Tin-Aicha, Cercle de Gargando – ce 19 juillet— Par Mohamed AG Ahmedou.

Alors que le spectre de la conflictualité et de l’incertitude politique ne cesse de hanter le Mali, la dernière opération de frappe par drone, prétendument visant une « base logistique des terroristes » à Tin-Aicha, n’a fait que renforcer le sentiment d’une manipulation narrative. L’armée malienne, dans un communiqué officiel, annonçait la neutralisation d’une installation terroriste. Or, la réalité sur le terrain —et dans les esprits critiques— paraît bien différente.
Un coût exorbitant pour une cible erronée
Le tir du drone, évalué à près de 30 000 dollars américains, a visé un stock de sacs de charbons dans une localité périphérique. L’issue de cette frappe, loin de correspondre aux objectifs annoncés, s’est soldée par un échec cuisant puisque le projectile a manqué sa cible principale pour ne tuer qu’un petit oiseau. Ce contraste entre le montant engagé et la presque dérision du résultat soulève des questions sur la qualité du renseignement et la véracité des informations diffusées par l’état-major général. De telles erreurs, loin d’être anodines, traduisent une gestion chaotique des moyens militaires et un décalage flagrant entre les annonces officielles et la réalité sur le terrain.

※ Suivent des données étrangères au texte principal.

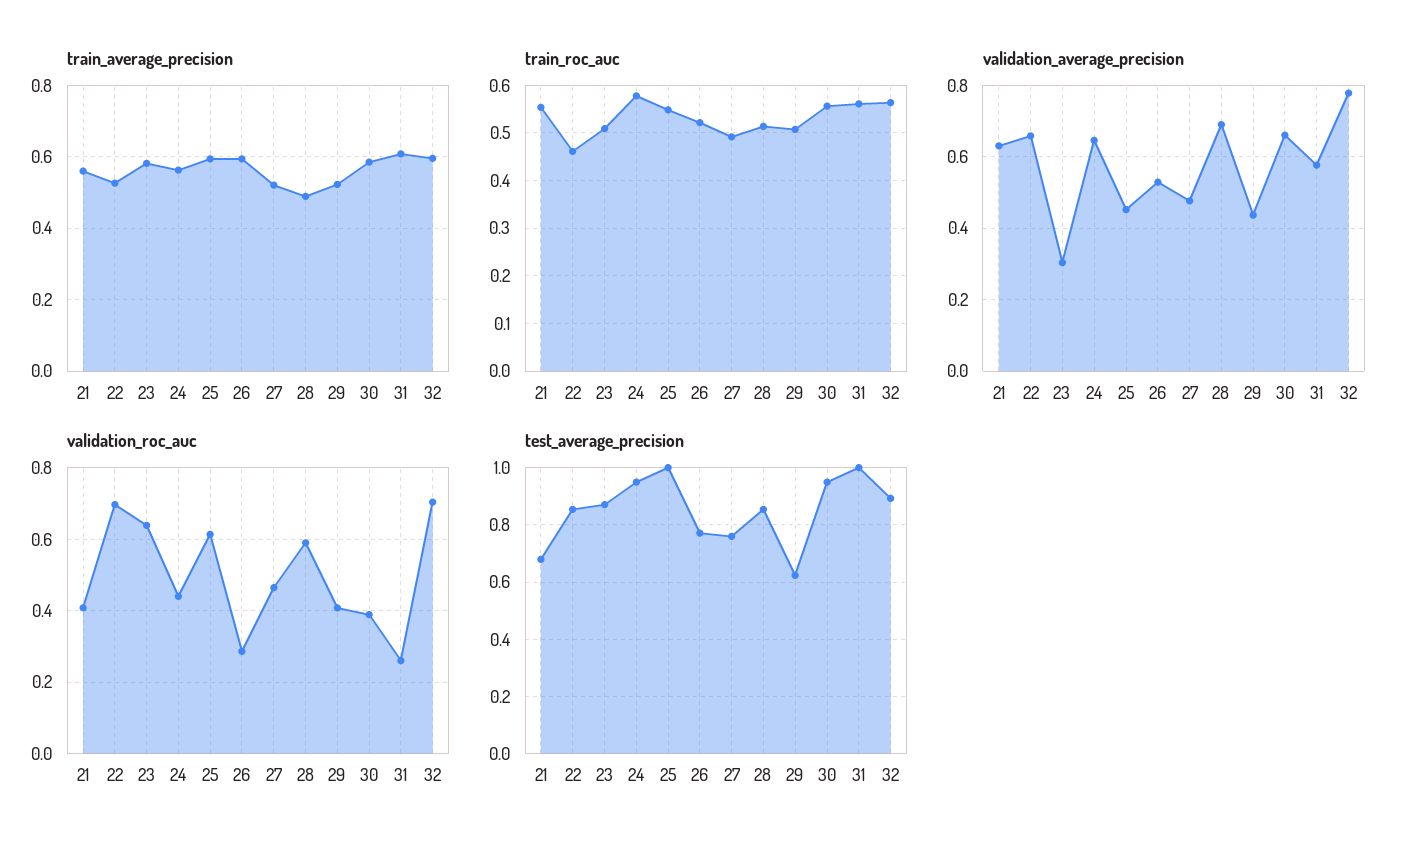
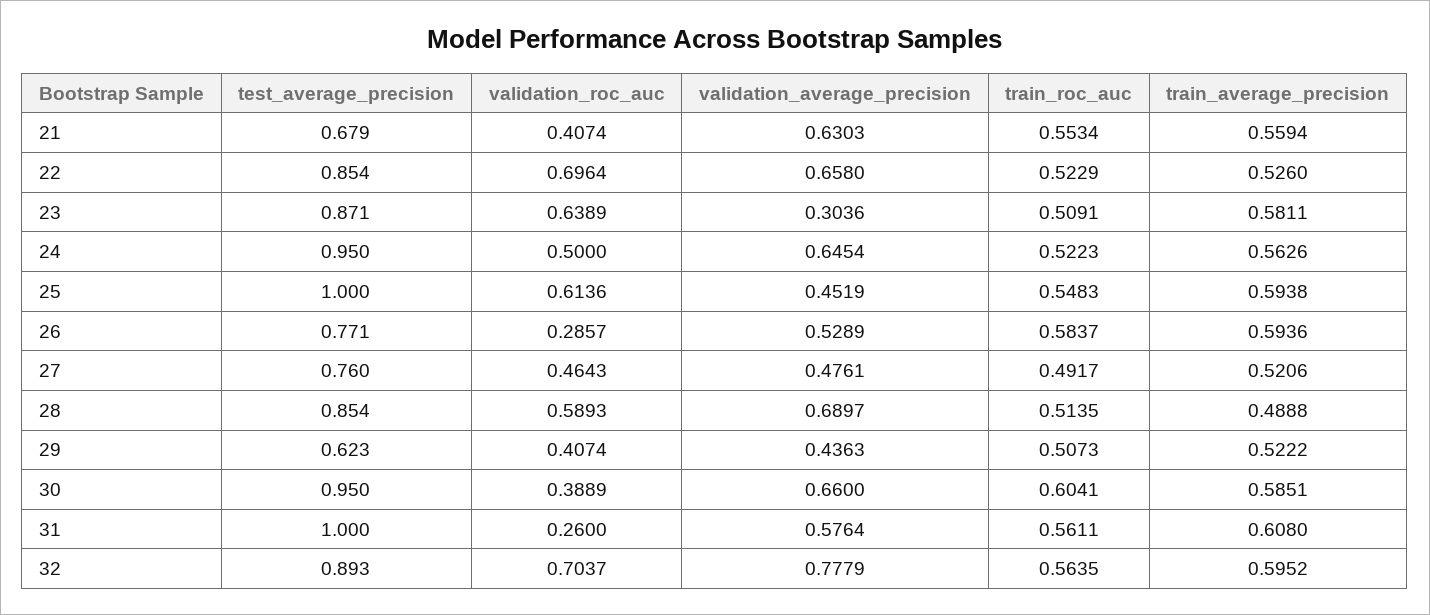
  {
    "train_average_precision": {
      "21": 0.5594,
      "22": 0.526,
      "23": 0.5811,
      "24": 0.5626,
      "25": 0.5938,
      "26": 0.5936,
      "27": 0.5206,
      "28": 0.4888,
      "29": 0.5222,
      "30": 0.5851,
      "31": 0.608,
      "32": 0.5952
    },
    "train_roc_auc": {
      "21": 0.5534,
-     "22": 0.46,
+     "22": 0.5229,
      "23": 0.5091,
-     "24": 0.58,
+     "24": 0.5223,
      "25": 0.5483,
-     "26": 0.52,
+     "26": 0.5837,
      "27": 0.4917,
      "28": 0.5135,
      "29": 0.5073,
-     "30": 0.56,
+     "30": 0.6041,
      "31": 0.5611,
      "32": 0.5635
    },
    "validation_average_precision": {
      "21": 0.6303,
      "22": 0.658,
      "23": 0.3036,
      "24": 0.6454,
      "25": 0.4519,
      "26": 0.5289,
      "27": 0.4761,
      "28": 0.6897,
      "29": 0.4363,
      "30": 0.66,
      "31": 0.5764,
      "32": 0.7779
    },
    "validation_roc_auc": {
      "21": 0.4074,
      "22": 0.6964,
      "23": 0.6389,
-     "24": 0.44,
+     "24": 0.5,
      "25": 0.6136,
      "26": 0.2857,
      "27": 0.4643,
      "28": 0.5893,
      "29": 0.4074,
      "30": 0.3889,
      "31": 0.26,
      "32": 0.7037
    },
    "test_average_precision": {
      "21": 0.679,
      "22": 0.854,
      "23": 0.871,
      "24": 0.95,
      "25": 1,
      "26": 0.771,
      "27": 0.76,
      "28": 0.854,
      "29": 0.623,
      "30": 0.95,
      "31": 1,
      "32": 0.893
    }
  }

Une continuité dans l’échec opérationnel
Ce coup d’éclat est loin d’être un cas isolé. Quelques jours auparavant, un tir de drone, prétendument orienté contre une cible stratégique, avait visé un point d’eau à Inkounfe, dans la commune de Kidal. L’opération, qui a causé la mort de trois ânes et blessé deux autres, témoigne d’un schéma récurrent : l’utilisation des drones, déjà coûteuse et techniquement discutable, semble davantage relever d’un simulacre de pouvoir que d’une réelle stratégie militaire. Chaque erreur de ciblage nourrit la méfiance, tant au sein de la population qu’auprès de la communauté internationale, et alimente les commentaires acerbes dénonçant une armée « mal informée » et plus préoccupée par la diffusion d’un simulacre d’efficacité que par la sécurisation réelle du territoire.

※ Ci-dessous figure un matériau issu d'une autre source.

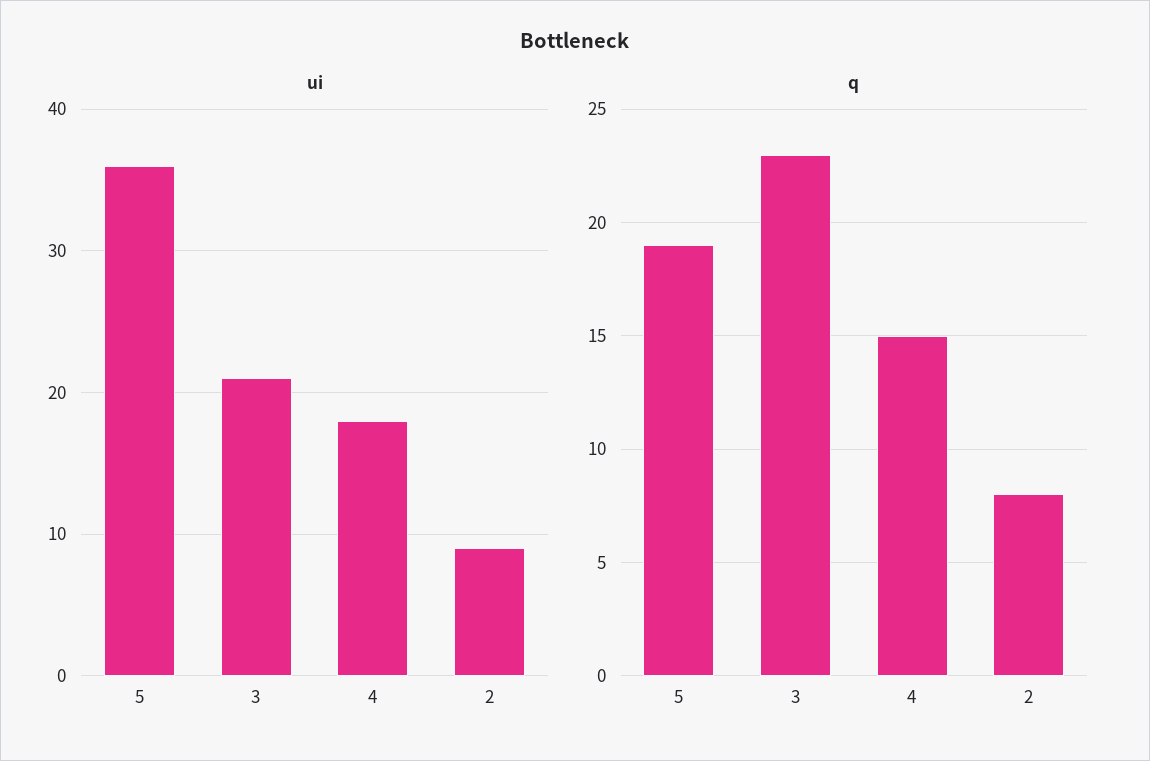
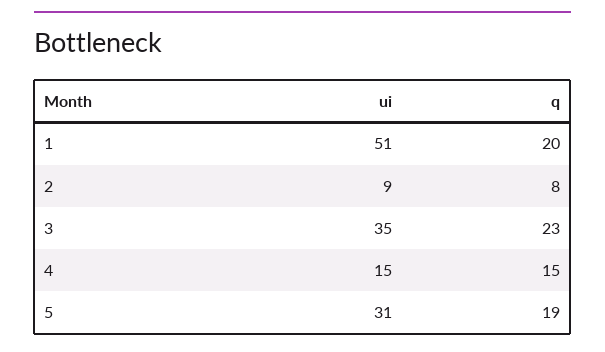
  {
    "ui": {
-     "5": 36,
+     "5": 31,
-     "3": 21,
+     "3": 35,
-     "4": 18,
+     "4": 15,
-     "2": 9
+     "2": 9,
+     "1": 51
    },
    "q": {
      "5": 19,
      "3": 23,
      "4": 15,
-     "2": 8
+     "2": 8,
+     "1": 20
    }
  }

La dimension propagandiste d’une opération d’État
Au-delà des erreurs techniques, ces opérations par drone s’inscrivent dans une logique de propagande délibérée. Les autorités militaires maliennes, confrontées à des défis opérationnels et politiques majeurs, semblent utiliser ces interventions non pas pour renforcer la lutte contre les insurgés, mais pour détourner l’attention des échecs démocratiques et des dérives du pouvoir. Le discours officiel, évoquant la neutralisation de bases terroristes, se heurte à la réalité des opérations, qui laissent derrière elles une traînée de coûts inutiles et d’actions aux conséquences dérisoires, voire mêmes ridicules.

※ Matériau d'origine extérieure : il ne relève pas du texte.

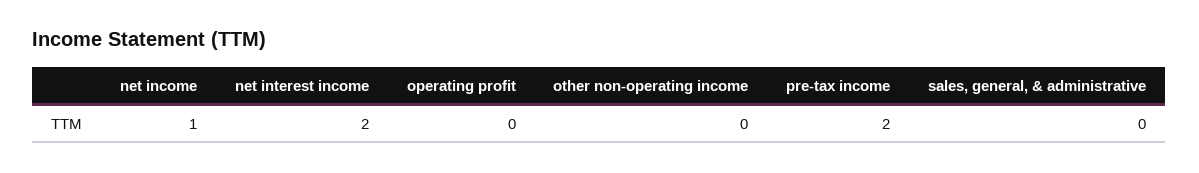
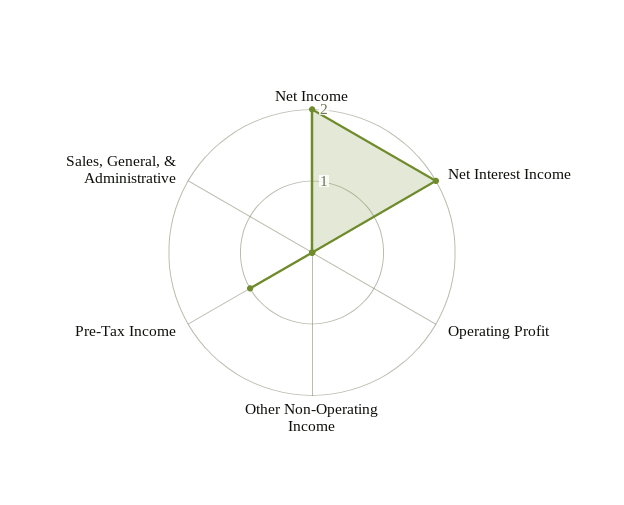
  {
-   "net income": 1,
+   "net income": 2,
    "net interest income": 2,
    "operating profit": 0,
    "other non-operating income": 0,
-   "pre-tax income": 2,
+   "pre-tax income": 1,
    "sales, general, & administrative": 0
  }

Cette manipulation narrative tend à occulter d’autres faits moins reluisants : l’histoire d’un groupe de militaires formés par des forces étrangères — de la MINUSMA aux opérations françaises et européennes — et qui, une fois investis du pouvoir, se seraient laissés séduire par des alliances avec des mercenaires russes et turcs. Dans ce scénario, les drones ne sont plus de simples outils de combat, mais des instruments de diversion, d’exhibition d’un pouvoir qui se maintient coûte que coûte, quitte à sacrifier la vérité sur l’autel de l’intérêt personnel et du maintien d’un régime contesté.
Un décor politique en crise
L’enchevêtrement des alliances politiques et militaires, la présence d’intellectuels expatriés dont le soutien aux régimes militaires se fait de plus en plus affirmé, révèle les méandres d’une crise institutionnelle profonde. L’usage instrumental du langage militaire et des opérations de drone participe d’un jeu de dupes destiné à masquer une impasse sécuritaire et démocratique. Le recours à ces instruments de guerre technologique pour propulser une rhétorique de victoire inéluctable ne peut faire disparaître la réalité d’un pays plongé dans une instabilité qui ne cesse de se complexifier.
L’opération de Tin-Aicha, aussi dérisoire soit-elle par son issue, met en lumière la dérive d’un appareil militaire qui semble avoir perdu de vue sa mission première. Entre erreurs de ciblage, gaspillage des deniers de l’État et propagande calculée, le Mali se trouve à la croisée de chemins. Il importe désormais de questionner ouvertement l’orientation stratégique et politique d’un pouvoir qui, en jouant avec les technologies de guerre, ne fait qu’approfondir le fossé entre le discours officiel et la réalité vécue par sa population. Un examen critique s’impose pour redonner au débat public la place d’une réflexion lucide et sincère sur les enjeux de cette « nouvelle guerre de représentation » qui divise autant qu’elle déstabilise.